Tehran is preparing to orbit its new home-made satellite named ‘AUT Sat’ next Iranian year (to start on March 21).
“The building of the AUT Sat satellite is moving in a desirable process and according to the time-table, and it will be launched next year,” Head of Amir Kabir University of Technology Seyed Ahmad Mo’tamedi told the state-run news agency on Tuesday.
“In the AUT Sat satellite plan, first a laboratorial sample and then the larger sizes were built, but the final version of the satellite has not yet been completed,” he added.
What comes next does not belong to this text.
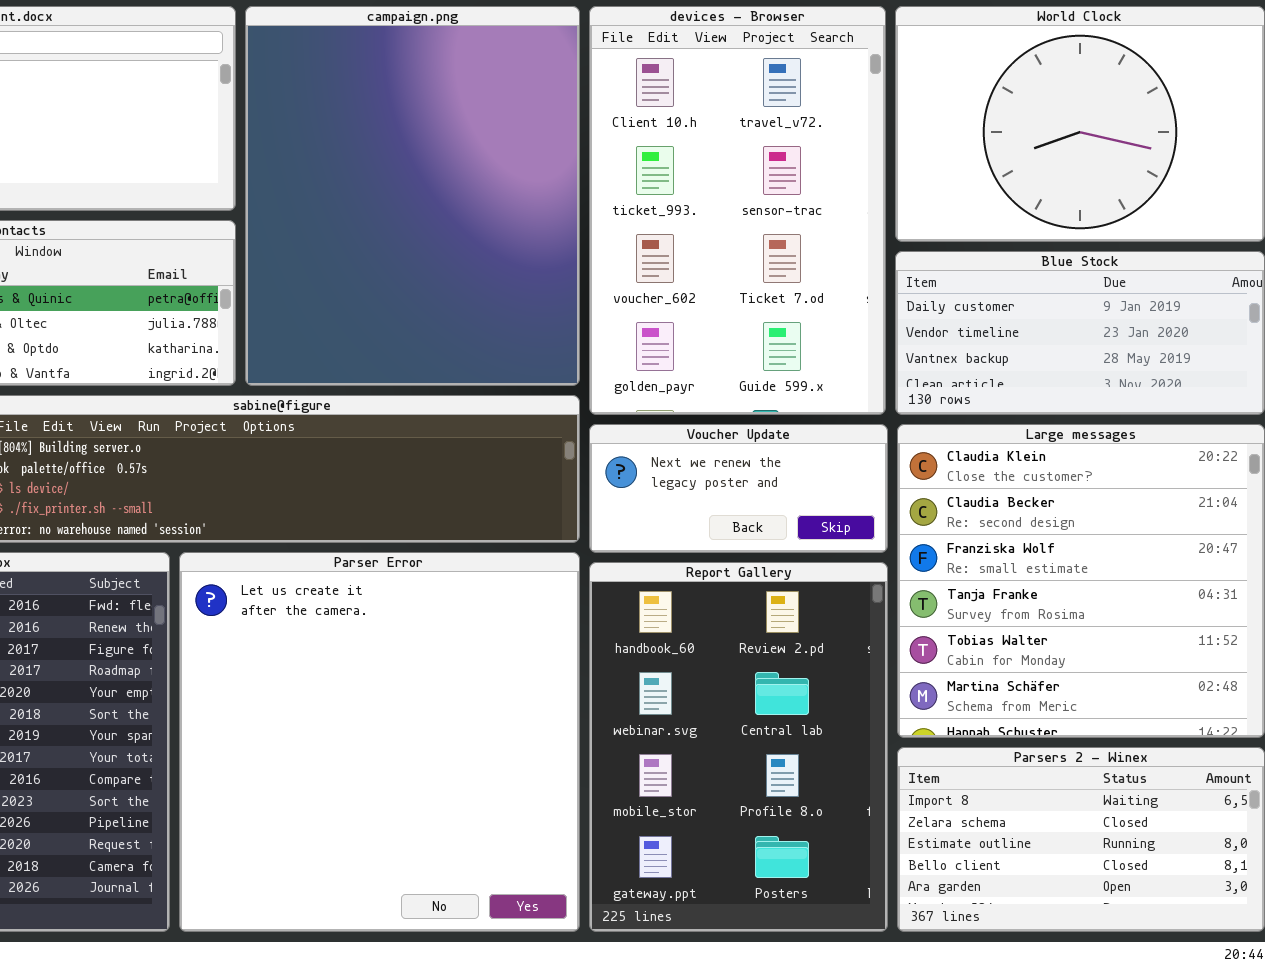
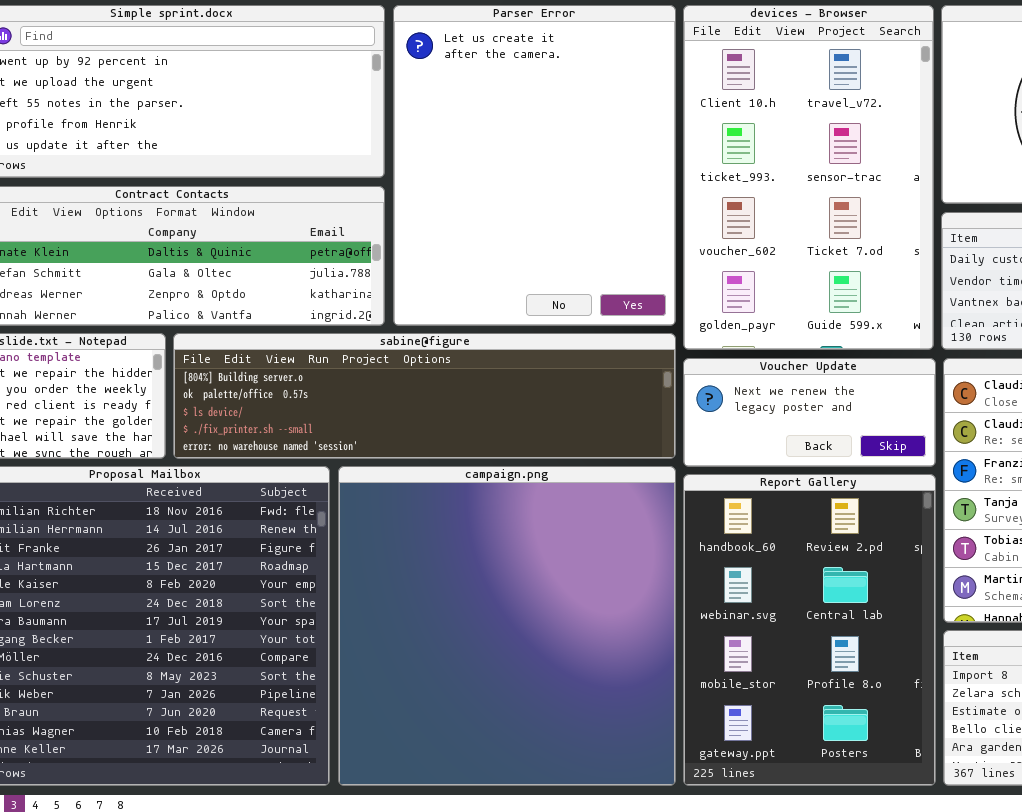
campaign.png: [245,6,580,386] -> [338,466,676,786], moved, resized
Parser Error: [179,552,580,932] -> [393,5,676,326], moved, resized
AUT Sat, developed by Iranian scientists at Amir Kabir University of Technology, is a monitoring and telecommunications satellite, which weighs 100 kilograms. It is expected to have a lifespan of two years.
Also in October, Deputy Head of Iran Space Agency (ISA) Hamid Fazeli announced that Tehran was preparing to orbit three new home-made satellites, called Zafar (Triumph), Tolou (Sunrise) and Pars, from more powerful launchers and on the back of bigger carriers in the near future.
“Launching the under-construction satellites, including Sharifsat and Nahid, are also among the short-term plans of the ISA,” he added.
Also, Iranian Vice-President for Executive Affairs Mohammad Shariatmadari told reporters in the same month that Iran hoped that its Sharifsat satellite would be sent into orbit this year.
Fazeli had announced in May that Iran planned to launch three home-made monitoring satellites into orbit in the next Iranian calendar year (March 2015-March 2016).
“Zafar, Tolou and AUT Sat will be sent into space onboard the Simorq satellite carrier,” he said.
Fazeli noted that the satellites would transmit images of the Earth’s surface to ground stations.
Zafar will be sent into a geostationary orbit, which is a circular orbit around 36,000 kilometers (22,320 miles) above the Earth’s equator.
The satellite will reportedly have a lifespan of one year and six months, and will capture images and transmit them to stations on earth.
Tolou satellite will also carry out remote sensing and topography missions, and will travel in an orbit of 500 kilometers above from the Earth’s equator.